Bahkan, beberapa negara menggunakan konflik sebagai alasan menaikkan harga di dalam negeri—padahal mungkin, faktor lokal jauh lebih dominan. Tapi dengan menyebut "karena perang," semua terdengar masuk akal.
Seringkali, perang dijadikan pembenaran.
Misalnya:
Harga BBM dinaikkan → alasan: karena harga minyak global.
Subsidi dipotong → alasan: anggaran negara tertekan oleh krisis global.
Barang langka → alasan: rantai pasok global terganggu.
Padahal, di balik itu mungkin:
Distribusi dalam negeri amburadul.
Ada penimbunan stok.
Atau... ada kebijakan yang sengaja dibuat "nggak efisien" agar pihak tertentu bisa mengambil celah.
Kita memang nggak bisa menyalahkan perang atas semua kenaikan harga.
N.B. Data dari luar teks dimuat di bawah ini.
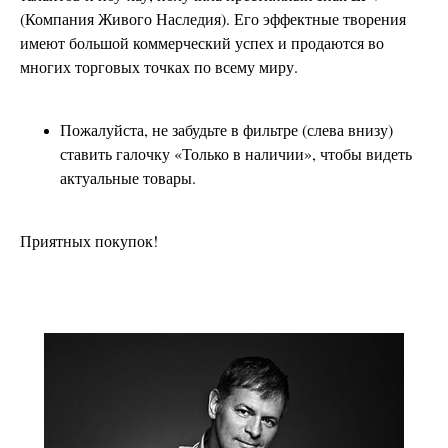
(Компания Живого Наследия). Его эффектные творения
имеют большой коммерческий успех и продаются во
многих торговых точках по всему миру.
Пожалуйста, не забудьте в фильтре (слева внизу)
ставить галочку «Только в наличии», чтобы видеть
актуальные товары.
Приятных покупок!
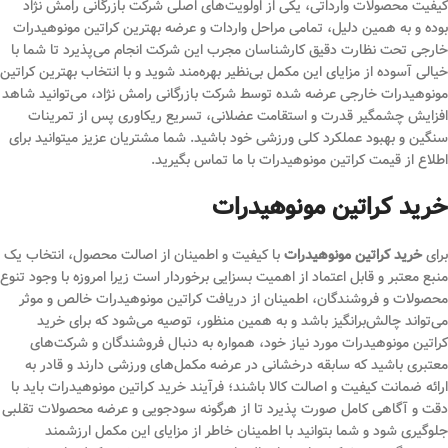
کیفیت محصولات وارداتی، یکی از اولویت‌های اصلی شرکت بازرگانی رامش نژاد
بوده و به همین دلیل، تمامی مراحل واردات و عرضه بهترین کراتین مونوهیدرات
خارجی تحت نظارت دقیق کارشناسان مجرب این شرکت انجام می‌پذیرد تا شما با
خیالی آسوده از مزایای این مکمل بی‌نظیر بهره‌مند شوید و با انتخاب بهترین کراتین
مونوهیدرات خارجی عرضه شده توسط شرکت بازرگانی رامش نژاد، می‌توانید شاهد
افزایش چشمگیر قدرت و استقامت عضلانی، تسریع ریکاوری پس از تمرینات
سنگین و بهبود عملکرد کلی ورزشی خود باشید. شما مشتریان عزیز میتوانید برای
اطلاع از قیمت کراتین مونوهیدرات با ما تماس بگیرید.
خرید کراتین مونوهیدرات
برای
خرید کراتین مونوهیدرات
با کیفیت و اطمینان از اصالت محصول، انتخاب یک
منبع معتبر و قابل اعتماد از اهمیت بسزایی برخوردار است زیرا امروزه با وجود تنوع
محصولات و فروشندگان، اطمینان از دریافت کراتین مونوهیدرات خالص و موثر
می‌تواند چالش‌برانگیز باشد و به همین منظور، توصیه می‌شود که برای خرید
کراتین مونوهیدرات مورد نیاز خود، همواره به دنبال فروشندگان و شرکت‌های
معتبری باشید که سابقه درخشانی در عرضه مکمل‌های ورزشی دارند و قادر به
ارائه ضمانت کیفیت و اصالت کالا باشند؛ فرآیند خرید کراتین مونوهیدرات باید با
دقت و آگاهی کامل صورت پذیرد تا از هرگونه سودجویی و عرضه محصولات تقلبی
جلوگیری شود و شما بتوانید با اطمینان خاطر از مزایای این مکمل ارزشمند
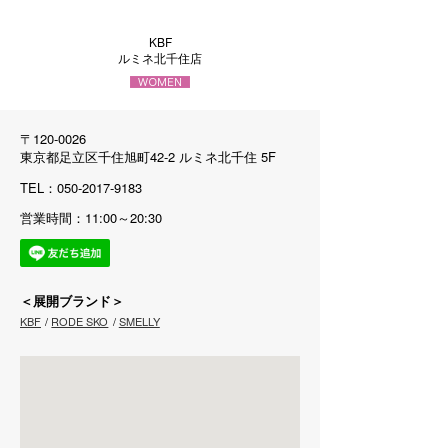
KBF
ルミネ北千住店
〒120-0026
東京都足立区千住旭町42-2 ルミネ北千住 5F
TEL：050-2017-9183
営業時間：11:00～20:30
＜展開ブランド＞
KBF
RODE SKO
SMELLY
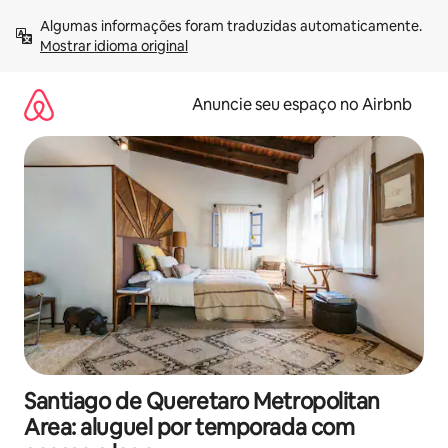
Pular
Algumas informações foram traduzidas automaticamente. 
para
Mostrar idioma original
o
conteúdo
Anuncie seu espaço no Airbnb
Santiago de Queretaro Metropolitan
Area: aluguel por temporada com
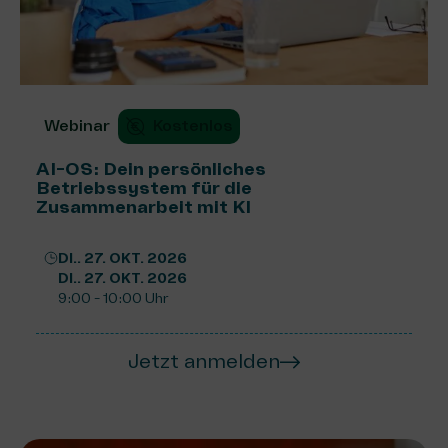
Webinar
Kostenlos
AI-OS: Dein persönliches
Betriebssystem für die
Zusammenarbeit mit KI
DI.. 27. OKT. 2026
DI.. 27. OKT. 2026
9:00 - 10:00 Uhr
Jetzt anmelden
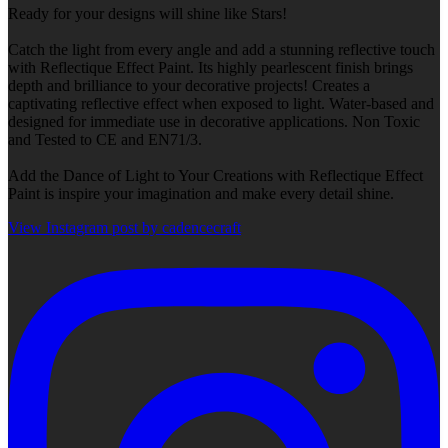
Ready for your designs will shine like Stars!
Catch the light from every angle and add a stunning reflective touch
with Reflectique Effect Paint. Its highly pearlescent finish brings
depth and brilliance to your decorative projects! Creates a
captivating reflective effect when exposed to light. Water-based and
designed for immediate use in decorative applications. Non Toxic
and Tested to CE and EN71/3.
Add the Dance of Light to Your Creations with Reflectique Effect
Paint is inspire your imagination and make every detail shine.
View Instagram post by cadencecraft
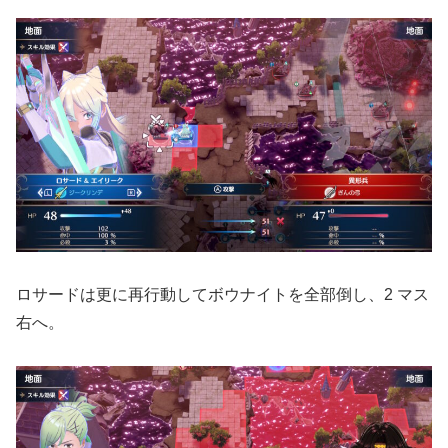
ロサードは更に再行動してボウナイトを全部倒し、2 マス
右へ。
Tapi kita juga nggak bisa pura-pura bahwa perang nggak jadi alibi yang empuk bagi pihak-pihak tertentu untuk:
Menutupi ketidakbecusan mereka.
Menaikkan harga seenaknya.
Menciptakan suasana krisis untuk mendorong kebijakan tertentu.
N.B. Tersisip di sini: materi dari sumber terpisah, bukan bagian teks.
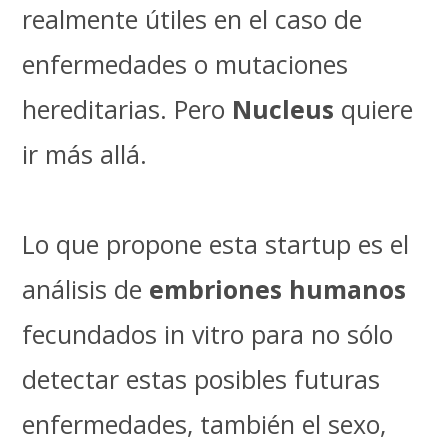
realmente útiles en el caso de
enfermedades o mutaciones
hereditarias. Pero
Nucleus
quiere
ir más allá.
Lo que propone esta startup es el
análisis de
embriones humanos
fecundados in vitro para no sólo
detectar estas posibles futuras
enfermedades, también el sexo,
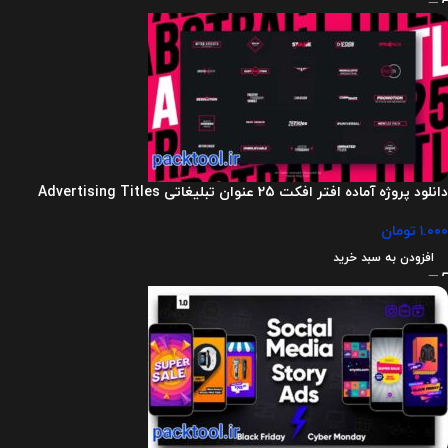
دانلود پروژه آماده افتر افکت 25 عنوان تبلیغاتی Advertising Titles
۱.۰۰۰
تومان
افزودن به سبد خرید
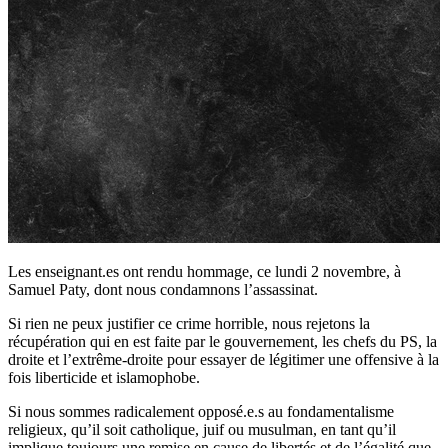
Les enseignant.es ont rendu hommage, ce lundi 2 novembre, à
Samuel Paty, dont nous condamnons l’assassinat.
Si rien ne peux justifier ce crime horrible, nous rejetons la
récupération qui en est faite par le gouvernement, les chefs du PS, la
droite et l’extrême-droite pour essayer de légitimer une offensive à la
fois liberticide et islamophobe.
Si nous sommes radicalement opposé.e.s au fondamentalisme
religieux, qu’il soit catholique, juif ou musulman, en tant qu’il
implique toujours une remise en cause de libertés et de l’égalité que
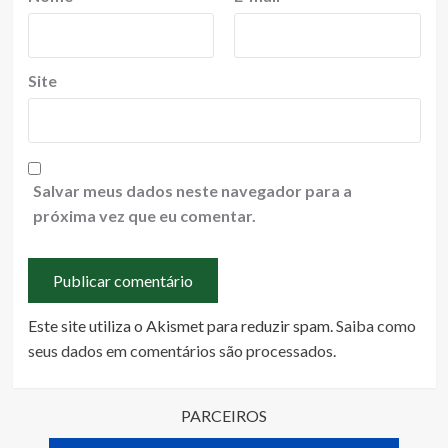
Site
Salvar meus dados neste navegador para a
próxima vez que eu comentar.
Este site utiliza o Akismet para reduzir spam.
Saiba como
seus dados em comentários são processados
.
PARCEIROS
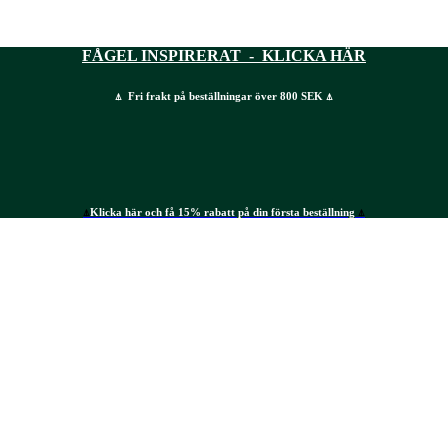
FÅGEL INSPIRERAT - KLICKA HÄR
⍋ Fri frakt på beställningar över 800 SEK ⍋
⍋
Klicka här och få 15% rabatt på din första beställning
⍋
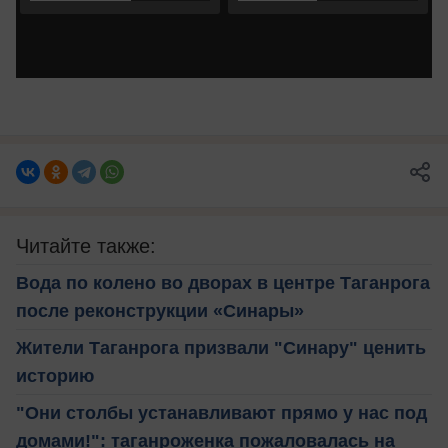
Читайте также:
Вода по колено во дворах в центре Таганрога
после реконструкции «Синары»
Жители Таганрога призвали "Синару" ценить
историю
"Они столбы устанавливают прямо у нас под
домами!": таганроженка пожаловалась на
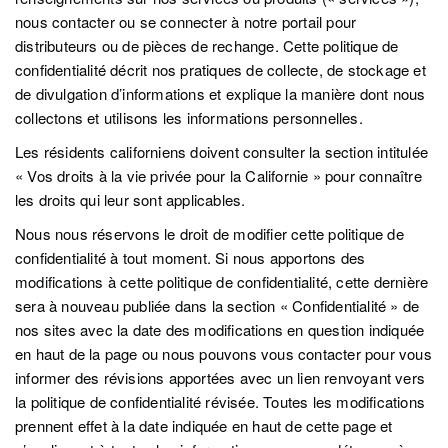
nous contacter ou se connecter à notre portail pour
distributeurs ou de pièces de rechange. Cette politique de
confidentialité décrit nos pratiques de collecte, de stockage et
de divulgation d’informations et explique la manière dont nous
collectons et utilisons les informations personnelles.
Les résidents californiens doivent consulter la section intitulée
« Vos droits à la vie privée pour la Californie » pour connaître
les droits qui leur sont applicables.
Nous nous réservons le droit de modifier cette politique de
confidentialité à tout moment. Si nous apportons des
modifications à cette politique de confidentialité, cette dernière
sera à nouveau publiée dans la section « Confidentialité » de
nos sites avec la date des modifications en question indiquée
en haut de la page ou nous pouvons vous contacter pour vous
informer des révisions apportées avec un lien renvoyant vers
la politique de confidentialité révisée. Toutes les modifications
prennent effet à la date indiquée en haut de cette page et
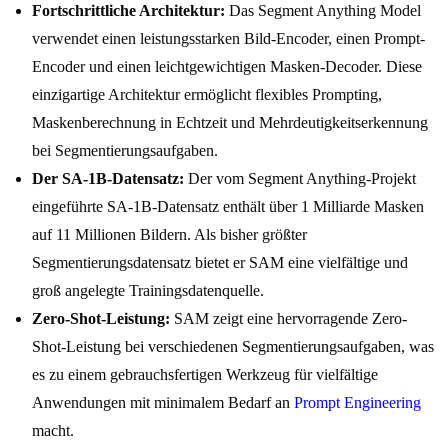
Fortschrittliche Architektur:
Das Segment Anything Model
verwendet einen leistungsstarken Bild-Encoder, einen Prompt-
Encoder und einen leichtgewichtigen Masken-Decoder. Diese
einzigartige Architektur ermöglicht flexibles Prompting,
Maskenberechnung in Echtzeit und Mehrdeutigkeitserkennung
bei Segmentierungsaufgaben.
Der SA-1B-Datensatz:
Der vom Segment Anything-Projekt
eingeführte SA-1B-Datensatz enthält über 1 Milliarde Masken
auf 11 Millionen Bildern. Als bisher größter
Segmentierungsdatensatz bietet er SAM eine vielfältige und
groß angelegte Trainingsdatenquelle.
Zero-Shot-Leistung:
SAM zeigt eine hervorragende Zero-
Shot-Leistung bei verschiedenen Segmentierungsaufgaben, was
es zu einem gebrauchsfertigen Werkzeug für vielfältige
Anwendungen mit minimalem Bedarf an
Prompt Engineering
macht.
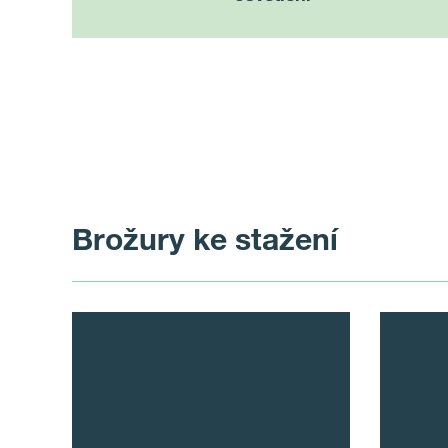
Brožury ke stažení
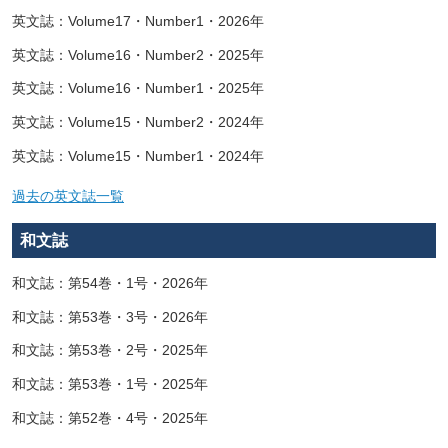
英文誌：Volume17・Number1・2026年
英文誌：Volume16・Number2・2025年
英文誌：Volume16・Number1・2025年
英文誌：Volume15・Number2・2024年
英文誌：Volume15・Number1・2024年
過去の英文誌一覧
和文誌
和文誌：第54巻・1号・2026年
和文誌：第53巻・3号・2026年
和文誌：第53巻・2号・2025年
和文誌：第53巻・1号・2025年
和文誌：第52巻・4号・2025年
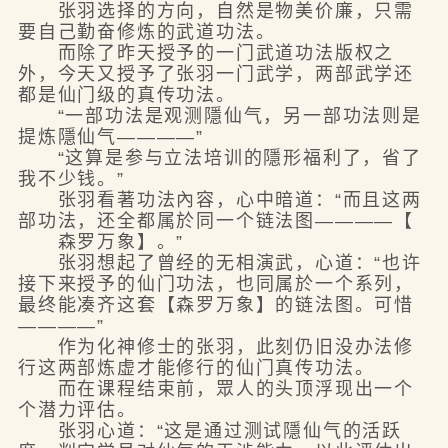
张羽选择的方向，自然是物美价廉，只需
要自己勤奋修炼的武道功法。
而除了昨天授予的一门武道功法版权之
外，今天又授予了张羽一门武学，两部武学还
都是仙门级的真传功法。
“一部功法是观测隱仙气，另一部功法则是
提炼隱仙气————”
“这算是参与立法培训的隱形福利了，省了
我不少钱。”
张羽看著功法內容，心中暗道：“而且这两
部功法，还全都属於同一个链法图————【
森罗万象】。”
张羽想起了曾经的无相演武，心道：“也许
接下来授予的仙门功法，也同属於一个系列，
最终能凑齐这套【森罗万象】的链法图。可惜
————”
作为化神修士的张羽，此刻仍旧没办法修
行这两部炼虚才能修行的仙门真传功法。
而在课程结束前，眾人的头顶浮现出一个
个潜力评估。
张羽心道：“这是通过测试隱仙气的活跃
Contohnya, ketika ada konflik besar:
Pasar jadi labil → investor panik → nilai tukar turun.
Pemerintah buru-buru ambil langkah drastis → seringkali yang dirugikan rakyat bawah.
Perang memang berdampak, tapi bukan satu-satunya penyebab harga naik.
Harus kritis terhadap narasi krisis—siapa yang menyebarkan, dan siapa yang diuntungkan?
Setiap konflik global menciptakan peluang—tapi apakah peluang itu terbuka untuk semua, atau cuma segelintir?
Kita hidup di zaman di mana berita dari luar negeri bisa langsung bikin harga cabe di pasar naik. Tapi penting juga buat sadar bahwa kita bukan cuma korban dari krisis global, tapi juga dari keputusan lokal.
Perang bisa menghancurkan banyak hal. Tapi bagi sebagian orang—dan sebagian perusahaan—perang juga bisa menjadi bisnis yang sangat, sangat menguntungkan.